Travel Trends – Social Networking
Social Networking – Two articles on the power and (still) lack of knowledge about social networking. First, TechCrunch discusses a new study from European Mobile carrier O2, that the old six degrees of separation thought has been reduced to three thanks to the social networking capabilities of the internet. Only 3, finally I can win that damn 6 degrees of Kevin Bacon game! Anyway, the article says:
According to the study, the average person is now connected by just three degrees within a shared “interest” or social group instead of six. In fact, it found that people are usually a part of three main networks: family, friendship, and work.
It should be noted that the research is not the epitome of a real scientific study—O2 paid for it, after all. And anyone who has a LinkedIn account knows that it is still easy to find plenty of people who are more than three degrees away from you. But the study does underscore something we all know:more so than ever before, everyone is connected (even if it is only tangentially).
On the other hand, another study from Synovate via eMarketer (as you are reading these, I am sure you know that most of these studies are produced to highlight the research company, right? Okay, good.) claims that only 42% of consumers know what social networking is.
That stat will bring you back down to earth. The next time you are in a meeting and someone says ‘everyone is on MySpace’…ah, not so fast my friend…check the chart.
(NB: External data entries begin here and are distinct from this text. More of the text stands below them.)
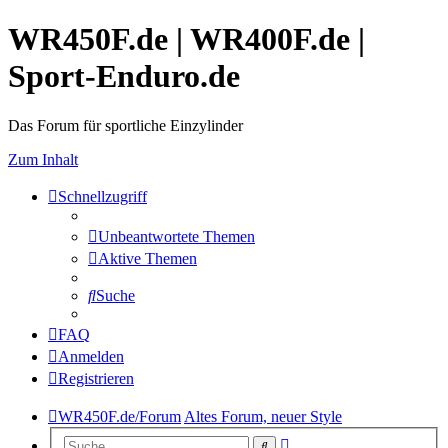
WR450F.de | WR400F.de |
Sport-Enduro.de
Das Forum für sportliche Einzylinder
Zum Inhalt
Schnellzugriff
Unbeantwortete Themen
Aktive Themen
Suche
FAQ
Anmelden
Registrieren
WR450F.de/Forum
Altes Forum, neuer Style
Erweiterte
Suche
Plus, it appears that some people just don’t like you or your friends:
Synovate also asked adult consumers if they were losing interest in online social networking. Overall, 36% of social network users said yes, led by those in Japan (55%), Slovakia (48%), Canada (47%), Poland and the US (45% each). Social networkers in Indonesia and France were the least likely to be losing interest, at only 18% and 21%, respectively.